Deixa ir...

Vivo com os meus avós desde que me lembro. Antes também com os meus pais, agora somente com eles. A casa é pequena. Dois quartos, casa de banho e cozinha. E o cão-gato, dono da casa toda.
A minha mãe fica sempre surpreendida que os meus avós me dão tanta liberdade. Volto para casa tarde, vou às festas com os meus amigos, vivo uma vida de universitária como o resto dos meus colegas que vivem sozinhos. Mas eu com um almoço quente e coada sempre feita. Uma vida de luxo, posso dizer.
Voltando à minha mãe, ela não teve uma vida tão fácil com eles. Voltava para casa às dez e nada podia mudar isto, só uma mudança, um salto para a vida adulta.
O que mudou? Amadureceram.
Antes viviam em tempos revoltos, quando era proibido ouvir a rádio. Enquanto a sua filha mais velha lutava por poder estudar direito na universidade e depois fazer os exames para procuradora, a mais nova (a minha mãe) fugiu do país para Espanha com o seu namorado, agora o meu pai. Podiam dizer qualquer coisa? Não detiveram a sua filha e depois durante mais de vinte anos viam como, com o seu marido, mudavam de países à procura de dinheiro e do bem-estar. De uma vida digna.
Durante estos anos aprenderam que se uma pessoa quer fazer alguma coisa, vai fazê-la apesar do que pensa a família. “Deixa ir”, diz a minha avó sempre que tenho algum problema com os meus amigos ou com o namorado. Os que te amam voltam sempre. Os que não... a perda não deve ser muito dolorosa.
Hoje olho para eles. O meu avô na mesa, a fazer palavras cruzadas, maldiz quando não se lembra de alguma resposta. A minha avó na cozinha a preparar o almoço. “A comida está quase pronta! Marian, toma os medicamentos.” E ele vai ao armário e tira uma caixa cheia de comprimidos. Também uma seringa com insulina. Ela sai da cozinha com um copo de água e faz a injeção. Há sempre um beijinho depois do tratamento.
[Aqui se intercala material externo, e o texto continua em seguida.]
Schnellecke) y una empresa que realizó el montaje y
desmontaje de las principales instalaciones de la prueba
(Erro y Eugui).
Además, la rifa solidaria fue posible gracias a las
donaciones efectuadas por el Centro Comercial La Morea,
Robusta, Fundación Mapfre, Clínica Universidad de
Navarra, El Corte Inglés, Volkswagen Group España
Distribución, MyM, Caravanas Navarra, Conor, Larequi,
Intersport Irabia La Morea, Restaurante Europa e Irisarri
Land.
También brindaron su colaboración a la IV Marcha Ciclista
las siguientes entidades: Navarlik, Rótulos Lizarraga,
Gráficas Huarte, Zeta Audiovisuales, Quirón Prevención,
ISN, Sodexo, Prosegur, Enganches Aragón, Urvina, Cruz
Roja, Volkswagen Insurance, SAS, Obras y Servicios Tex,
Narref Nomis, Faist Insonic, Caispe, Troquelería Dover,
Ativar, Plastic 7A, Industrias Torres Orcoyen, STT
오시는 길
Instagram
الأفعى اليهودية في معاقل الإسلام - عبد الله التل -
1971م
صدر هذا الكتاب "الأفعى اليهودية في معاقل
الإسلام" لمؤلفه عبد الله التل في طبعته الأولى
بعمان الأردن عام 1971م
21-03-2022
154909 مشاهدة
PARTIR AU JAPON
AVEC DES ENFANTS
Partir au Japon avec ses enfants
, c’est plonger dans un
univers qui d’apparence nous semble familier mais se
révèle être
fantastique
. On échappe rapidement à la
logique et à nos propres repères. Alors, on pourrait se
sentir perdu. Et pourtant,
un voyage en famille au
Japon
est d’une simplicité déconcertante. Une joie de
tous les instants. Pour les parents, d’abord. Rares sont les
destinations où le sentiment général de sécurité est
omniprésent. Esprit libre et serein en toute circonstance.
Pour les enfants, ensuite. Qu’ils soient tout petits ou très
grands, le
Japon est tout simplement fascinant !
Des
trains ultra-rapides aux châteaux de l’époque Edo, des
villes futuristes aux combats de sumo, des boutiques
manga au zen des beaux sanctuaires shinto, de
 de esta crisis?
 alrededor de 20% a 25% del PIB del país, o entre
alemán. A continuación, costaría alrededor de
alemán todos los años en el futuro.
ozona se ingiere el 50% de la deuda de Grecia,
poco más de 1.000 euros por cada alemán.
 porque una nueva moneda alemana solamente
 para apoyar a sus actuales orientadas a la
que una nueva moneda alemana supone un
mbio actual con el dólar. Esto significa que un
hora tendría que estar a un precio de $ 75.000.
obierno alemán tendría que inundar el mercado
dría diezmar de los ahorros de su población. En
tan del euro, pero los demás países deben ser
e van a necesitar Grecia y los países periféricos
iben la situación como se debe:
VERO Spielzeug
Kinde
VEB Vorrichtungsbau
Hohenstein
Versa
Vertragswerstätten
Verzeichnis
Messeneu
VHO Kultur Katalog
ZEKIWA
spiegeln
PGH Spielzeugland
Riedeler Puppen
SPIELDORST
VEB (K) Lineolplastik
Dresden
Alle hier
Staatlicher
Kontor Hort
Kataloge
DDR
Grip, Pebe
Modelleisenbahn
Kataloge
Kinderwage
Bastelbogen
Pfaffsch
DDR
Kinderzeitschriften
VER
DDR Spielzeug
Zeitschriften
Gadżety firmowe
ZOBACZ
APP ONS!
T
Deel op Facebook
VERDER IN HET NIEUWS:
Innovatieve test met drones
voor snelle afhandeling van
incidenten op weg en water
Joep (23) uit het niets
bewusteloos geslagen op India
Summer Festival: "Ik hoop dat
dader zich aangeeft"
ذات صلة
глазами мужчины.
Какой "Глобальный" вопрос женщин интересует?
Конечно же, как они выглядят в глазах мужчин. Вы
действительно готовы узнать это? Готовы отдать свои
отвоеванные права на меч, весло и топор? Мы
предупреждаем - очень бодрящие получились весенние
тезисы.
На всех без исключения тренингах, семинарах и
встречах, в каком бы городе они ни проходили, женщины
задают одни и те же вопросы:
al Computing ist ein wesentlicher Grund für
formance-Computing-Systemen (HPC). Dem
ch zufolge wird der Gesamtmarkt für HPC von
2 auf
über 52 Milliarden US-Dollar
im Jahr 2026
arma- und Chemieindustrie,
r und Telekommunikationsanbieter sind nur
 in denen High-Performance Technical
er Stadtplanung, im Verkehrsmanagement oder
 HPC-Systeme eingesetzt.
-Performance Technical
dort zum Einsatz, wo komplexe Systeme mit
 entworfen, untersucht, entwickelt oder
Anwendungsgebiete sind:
Olho para eles e sei que dentro de um tempo terei de deixá-los ir. Terei de amadurecer como eles antes. Mas acho que ainda não estou pronta. Nunca vou estar. É a única exceção que confirma a regra. Eles não vão voltar, mas não porque não nos amam. Vão voltar para os seus pais que abandonaram há muito tempo. O mesmo vão fazer depois a minha mãe e o meu pai. E finalmente eu.